Extract the stretch of entries from their start through the line containing "gesammelt habt, kann in Abstimmung mit" and reproduce every line in it unchanged.

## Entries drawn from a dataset
━━━━
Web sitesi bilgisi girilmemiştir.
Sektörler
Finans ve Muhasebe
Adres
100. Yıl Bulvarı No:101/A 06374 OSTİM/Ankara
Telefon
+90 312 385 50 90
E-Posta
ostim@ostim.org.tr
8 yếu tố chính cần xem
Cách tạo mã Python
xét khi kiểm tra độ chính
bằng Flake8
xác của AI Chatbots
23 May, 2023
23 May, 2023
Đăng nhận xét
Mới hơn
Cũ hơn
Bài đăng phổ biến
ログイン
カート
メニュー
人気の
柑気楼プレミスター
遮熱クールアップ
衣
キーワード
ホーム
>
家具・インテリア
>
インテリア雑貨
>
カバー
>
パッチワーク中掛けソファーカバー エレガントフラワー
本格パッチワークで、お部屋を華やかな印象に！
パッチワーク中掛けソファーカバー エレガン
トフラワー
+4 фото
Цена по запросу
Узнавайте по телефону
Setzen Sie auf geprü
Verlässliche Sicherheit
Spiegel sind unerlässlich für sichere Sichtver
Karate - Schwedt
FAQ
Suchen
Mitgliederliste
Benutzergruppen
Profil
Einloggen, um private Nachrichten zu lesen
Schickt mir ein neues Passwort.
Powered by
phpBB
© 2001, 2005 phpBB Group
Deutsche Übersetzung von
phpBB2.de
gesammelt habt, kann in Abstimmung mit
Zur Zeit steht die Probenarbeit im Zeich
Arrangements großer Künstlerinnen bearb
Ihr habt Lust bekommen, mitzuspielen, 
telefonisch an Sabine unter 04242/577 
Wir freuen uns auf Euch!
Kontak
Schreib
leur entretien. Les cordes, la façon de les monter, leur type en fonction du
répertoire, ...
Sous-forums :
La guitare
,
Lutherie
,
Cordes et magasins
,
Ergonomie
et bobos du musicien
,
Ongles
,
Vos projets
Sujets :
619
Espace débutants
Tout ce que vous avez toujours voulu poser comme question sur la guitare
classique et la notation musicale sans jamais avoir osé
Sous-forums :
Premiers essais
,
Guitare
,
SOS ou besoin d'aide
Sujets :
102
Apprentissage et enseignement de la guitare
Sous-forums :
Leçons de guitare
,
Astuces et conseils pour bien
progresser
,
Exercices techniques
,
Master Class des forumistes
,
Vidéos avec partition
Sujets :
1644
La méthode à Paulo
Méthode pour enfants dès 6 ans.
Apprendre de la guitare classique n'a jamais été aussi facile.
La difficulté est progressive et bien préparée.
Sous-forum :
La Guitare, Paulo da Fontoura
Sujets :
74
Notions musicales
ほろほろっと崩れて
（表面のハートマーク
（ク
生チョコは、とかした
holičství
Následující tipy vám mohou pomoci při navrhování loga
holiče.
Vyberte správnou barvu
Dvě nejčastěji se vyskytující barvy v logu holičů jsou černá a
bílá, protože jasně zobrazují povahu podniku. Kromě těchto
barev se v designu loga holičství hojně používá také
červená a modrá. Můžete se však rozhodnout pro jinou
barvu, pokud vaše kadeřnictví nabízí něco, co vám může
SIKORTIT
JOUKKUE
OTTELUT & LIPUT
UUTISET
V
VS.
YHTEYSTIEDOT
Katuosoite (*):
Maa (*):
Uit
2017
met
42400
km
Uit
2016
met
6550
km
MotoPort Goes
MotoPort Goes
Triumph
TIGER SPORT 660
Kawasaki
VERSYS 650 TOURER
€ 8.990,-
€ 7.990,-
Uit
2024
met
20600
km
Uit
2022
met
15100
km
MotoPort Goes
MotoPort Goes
━━━━
## EXERCISE ANSWER
Web sitesi bilgisi girilmemiştir.
Sektörler
Finans ve Muhasebe
Adres
100. Yıl Bulvarı No:101/A 06374 OSTİM/Ankara
Telefon
+90 312 385 50 90
E-Posta
ostim@ostim.org.tr
8 yếu tố chính cần xem
Cách tạo mã Python
xét khi kiểm tra độ chính
bằng Flake8
xác của AI Chatbots
23 May, 2023
23 May, 2023
Đăng nhận xét
Mới hơn
Cũ hơn
Bài đăng phổ biến
ログイン
カート
メニュー
人気の
柑気楼プレミスター
遮熱クールアップ
衣
キーワード
ホーム
>
家具・インテリア
>
インテリア雑貨
>
カバー
>
パッチワーク中掛けソファーカバー エレガントフラワー
本格パッチワークで、お部屋を華やかな印象に！
パッチワーク中掛けソファーカバー エレガン
トフラワー
+4 фото
Цена по запросу
Узнавайте по телефону
Setzen Sie auf geprü
Verlässliche Sicherheit
Spiegel sind unerlässlich für sichere Sichtver
Karate - Schwedt
FAQ
Suchen
Mitgliederliste
Benutzergruppen
Profil
Einloggen, um private Nachrichten zu lesen
Schickt mir ein neues Passwort.
Powered by
phpBB
© 2001, 2005 phpBB Group
Deutsche Übersetzung von
phpBB2.de
gesammelt habt, kann in Abstimmung mit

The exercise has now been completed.